Circulating CD14(+) HLA-DR(-/low) myeloid-derived suppressor cells in leukemia patients with allogeneic hematopoietic stem cell transplantation: novel clinical potential strategiesfor the prevention and cellular therapy of graft-versus-host disease.

Abstract

Myeloid‐derived suppressor cells (MDSCs) are a heterogeneous cell population that includes immature myeloid cells and the progenitor cells of macrophages, dendritic cells (DCs), monocytes, and neutrophils. The expansion and functional importance of MDSCs in patients with cancer and noncancer pathogenic conditions has been recognized.

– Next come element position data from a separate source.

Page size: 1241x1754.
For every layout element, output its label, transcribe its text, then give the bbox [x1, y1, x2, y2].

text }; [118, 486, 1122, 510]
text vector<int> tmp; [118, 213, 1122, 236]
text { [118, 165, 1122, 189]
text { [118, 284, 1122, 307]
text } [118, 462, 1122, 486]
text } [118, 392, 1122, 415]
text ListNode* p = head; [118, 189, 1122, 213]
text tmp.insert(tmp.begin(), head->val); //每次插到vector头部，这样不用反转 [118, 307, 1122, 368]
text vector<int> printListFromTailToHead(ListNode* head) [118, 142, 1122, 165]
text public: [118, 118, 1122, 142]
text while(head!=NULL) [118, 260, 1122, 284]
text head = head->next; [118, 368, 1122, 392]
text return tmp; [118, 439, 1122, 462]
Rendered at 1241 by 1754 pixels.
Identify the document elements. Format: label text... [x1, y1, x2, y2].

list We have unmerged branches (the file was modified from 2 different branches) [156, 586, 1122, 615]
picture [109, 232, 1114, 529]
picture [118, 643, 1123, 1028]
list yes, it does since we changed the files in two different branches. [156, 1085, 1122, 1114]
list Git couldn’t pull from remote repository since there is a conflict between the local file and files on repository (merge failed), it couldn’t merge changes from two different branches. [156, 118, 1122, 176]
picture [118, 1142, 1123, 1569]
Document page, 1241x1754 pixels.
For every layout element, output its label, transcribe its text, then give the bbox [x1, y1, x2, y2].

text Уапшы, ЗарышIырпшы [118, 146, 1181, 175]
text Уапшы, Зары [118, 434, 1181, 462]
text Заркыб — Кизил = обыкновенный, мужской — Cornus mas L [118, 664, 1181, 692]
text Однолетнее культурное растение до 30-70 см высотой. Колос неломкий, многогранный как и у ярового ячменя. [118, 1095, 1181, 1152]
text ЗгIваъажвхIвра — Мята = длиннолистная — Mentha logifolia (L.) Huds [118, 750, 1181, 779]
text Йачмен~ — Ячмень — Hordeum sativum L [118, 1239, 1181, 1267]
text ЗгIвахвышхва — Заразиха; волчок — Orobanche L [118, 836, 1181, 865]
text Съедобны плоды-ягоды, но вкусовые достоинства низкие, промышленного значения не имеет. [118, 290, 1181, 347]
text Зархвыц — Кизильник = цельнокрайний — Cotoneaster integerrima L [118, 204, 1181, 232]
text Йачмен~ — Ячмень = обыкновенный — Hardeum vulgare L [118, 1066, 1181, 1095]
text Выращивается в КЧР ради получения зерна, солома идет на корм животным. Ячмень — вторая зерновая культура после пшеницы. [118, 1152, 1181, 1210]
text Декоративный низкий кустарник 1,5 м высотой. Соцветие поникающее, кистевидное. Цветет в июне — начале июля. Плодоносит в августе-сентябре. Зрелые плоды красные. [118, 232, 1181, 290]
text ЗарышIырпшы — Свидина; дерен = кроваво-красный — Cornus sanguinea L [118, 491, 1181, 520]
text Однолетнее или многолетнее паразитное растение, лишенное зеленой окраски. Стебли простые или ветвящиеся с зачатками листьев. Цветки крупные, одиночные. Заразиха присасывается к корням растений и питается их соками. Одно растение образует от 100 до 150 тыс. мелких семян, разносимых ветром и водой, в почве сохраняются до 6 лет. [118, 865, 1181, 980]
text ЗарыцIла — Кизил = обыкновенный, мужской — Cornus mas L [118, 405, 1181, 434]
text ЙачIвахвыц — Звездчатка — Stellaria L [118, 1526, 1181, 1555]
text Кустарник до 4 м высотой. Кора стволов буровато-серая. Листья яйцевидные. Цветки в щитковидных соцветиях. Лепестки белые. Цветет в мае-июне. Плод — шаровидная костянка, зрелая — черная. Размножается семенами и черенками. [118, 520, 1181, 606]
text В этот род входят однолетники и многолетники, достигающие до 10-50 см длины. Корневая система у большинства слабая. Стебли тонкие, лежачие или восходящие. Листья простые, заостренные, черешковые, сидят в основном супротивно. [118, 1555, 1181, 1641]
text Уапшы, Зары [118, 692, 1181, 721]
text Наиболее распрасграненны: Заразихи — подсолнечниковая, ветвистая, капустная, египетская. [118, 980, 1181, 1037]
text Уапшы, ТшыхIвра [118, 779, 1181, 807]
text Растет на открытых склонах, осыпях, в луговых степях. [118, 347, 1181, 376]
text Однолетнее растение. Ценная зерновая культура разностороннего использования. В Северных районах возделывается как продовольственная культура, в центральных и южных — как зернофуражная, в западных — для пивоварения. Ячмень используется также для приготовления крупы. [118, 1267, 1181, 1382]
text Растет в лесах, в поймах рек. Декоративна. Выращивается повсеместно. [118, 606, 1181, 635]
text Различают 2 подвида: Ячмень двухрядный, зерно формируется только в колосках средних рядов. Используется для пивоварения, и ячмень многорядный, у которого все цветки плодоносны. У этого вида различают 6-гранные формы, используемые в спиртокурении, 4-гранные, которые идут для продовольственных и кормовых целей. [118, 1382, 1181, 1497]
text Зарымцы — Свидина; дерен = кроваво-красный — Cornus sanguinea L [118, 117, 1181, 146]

As a result, there has been growing interest in understanding their roles in acute graft‐versus‐host disease (aGVHD) after allogenetic hematopoietic stem cell transplantation (allo‐HSCT). In order to evaluate possible effects of MDSCs on aGVHD development and clinical outcomes, this study systematically detected the dynamic changes of MDSCs accumulation in patients during the first 100 days after allo‐HSCT, and investigated the levels of other cell types and relative cytokines during MDSCs accumulation. Results showed that accumulation of MDSCs in the graft and in peripheral blood when engraftment might contribute to patients' overall immune suppression and result in the successful control of severe aGVHD and long‐term survival without influence on risk of recurrence after allo‐HSCT. But MDSCs levels in the graft had more favorable predictive abilities. Furthermore, MDSCs proportion significantly increased in patients developing aGVHD after allo‐HSCT. It might be caused by secondary inflammatory response, especially related to high concentrations of IL‐6 and TNF‐α. But this accumulation would not be able to counterbalance the aggravation of aGVHD and would not have influence on clinical outcomes and risk of relapse. Overall, MDSCs might be considered as potential new therapeutic option for aGVHD and achieve long‐term immunological tolerance and survival.